More About Trees and Plants...
When we moved to Kentucky, my husband and I were very interested in planting native species of trees and shrubs in our yard to attract wildlife and birds.
I discovered a wonderful manual in our library -- Native Trees for Urban and Rural America* by Gary L. Hightshoe, and I studied it extensively. For many months, I checked it out, renewed it, returned it to the library, and went back again in a few days to check it out again.
As I pored over the Hightshoe manual and other tree and shrub books, I noticed that sumac was mentioned again and again as a tree with high wildlife value for everything from birds and squirrels to deer. I started talking about planting some sumac along the old roadbed on the south facing slope of our yard.
Finally, one winter day as the kids and I were driving home along a backroad, I saw some sumac with attractive red seedheads growing in the ditch. I pulled over and told Keely to jump out and get some seeds from them. She came back with a handful of seeds, and I put them in the freezer until spring and then planted them in peat pots.

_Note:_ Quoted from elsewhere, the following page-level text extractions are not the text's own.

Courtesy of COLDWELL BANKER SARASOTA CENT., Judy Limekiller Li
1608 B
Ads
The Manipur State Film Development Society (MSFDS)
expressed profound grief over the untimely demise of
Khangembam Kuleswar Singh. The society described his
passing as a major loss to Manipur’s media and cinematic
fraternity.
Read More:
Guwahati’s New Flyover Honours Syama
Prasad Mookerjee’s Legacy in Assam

I don't remember how many seeds came up, but I did successfully start and transplant four sumac trees in the dryest, rockiest area of our yard. I planted them together in a little clump, thinking they'd look natural like that.

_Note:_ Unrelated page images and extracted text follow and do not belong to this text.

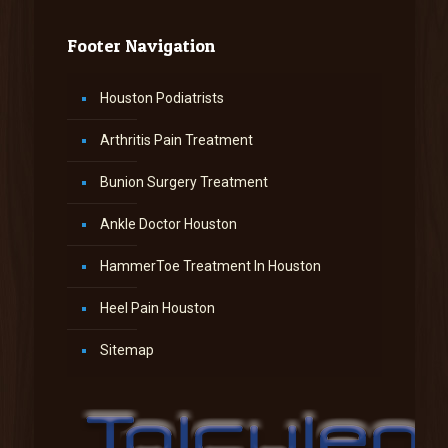
Footer Navigation
Houston Podiatrists
Arthritis Pain Treatment
Bunion Surgery Treatment
Ankle Doctor Houston
HammerToe Treatment In Houston
Heel Pain Houston
Sitemap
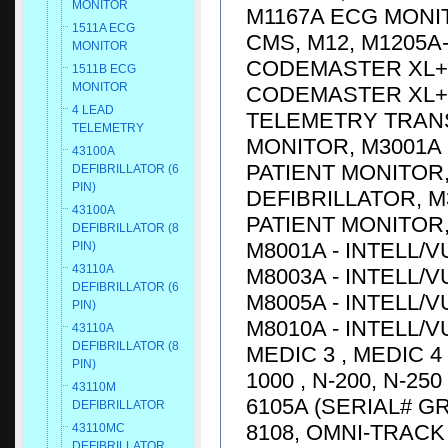
MONITOR
M1167A ECG MONIT
1511A ECG
CMS, M12, M1205A
MONITOR
CODEMASTER XL+ D
1511B ECG
MONITOR
CODEMASTER XL+ D
4 LEAD
TELEMETRY TRANS
TELEMETRY
MONITOR, M3001A 
43100A
PATIENT MONITOR,
DEFIBRILLATOR (6
PIN)
DEFIBRILLATOR, M
43100A
PATIENT MONITOR, 
DEFIBRILLATOR (8
M8001A - INTELL/V
PIN)
43110A
M8003A - INTELL/V
DEFIBRILLATOR (6
M8005A - INTELL/V
PIN)
M8010A - INTELL/V
43110A
DEFIBRILLATOR (8
MEDIC 3 , MEDIC 4
PIN)
1000 , N-200, N-25
43110M
6105A (SERIAL# G
DEFIBRILLATOR
8108, OMNI-TRACK 
43110MC
DEFIBRILLATOR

We have two types of sumac that grow in this part of Kentucky. A year or two after I'd planted our sumac trees, I realized that Keely had plucked seeds of both types, and our little sumac clump had trees of both types. I wouldn't have done that, had I known, but apparently they were growing together in the ditch where we got the seeds. Oh well!
A dozen years later, I have become pretty well acquainted with sumac. I enjoy the way it looks, especially in fall and winter when it has its red seedheads. I hope it's helping the birds in winter, but where the trees are located, I can't really watch. The seeds are all gone by spring, but I don't know if they have been eaten or they just fall off.
I don't like how the sumac constantly sends up shoots from its roots, making the lawn look messy. The shoots are easy enough to mow off, but they pop up all the time from May through August. (In fact, the easiest way to start a sumac tree is to dig up a root sucker rather than messing around with seeds.)
The branches are extremely brittle, and it's easy to knock off a branch just by bending it a little too much with the lawn mower. They also break off in heavy snow or ice. This means that there are often sumac branches to drag off to the brush pile.
Would I plant it again? Oh, probably. I really do like its exotic look.
*Native Trees for Urban and Rural America* by Gary L. Hightshoe is no longer in print and I've never been able to locate a copy to buy. I eventually purchased a more comprehensive and even better manual by Gary L. Hightshoe: Native Trees, Shrubs, and Vines for Urban and Rural America. The copy I have was published by Van Nostrand Reinhold of New York in 1988 (ISBN 0-422-23274-8). I got it from Abebooks in like-new condition, and I paid $103 for it. It is the most expensive book I've ever bought for myself (except for textbooks), but I've never regretted it. It's a truly excellent reference.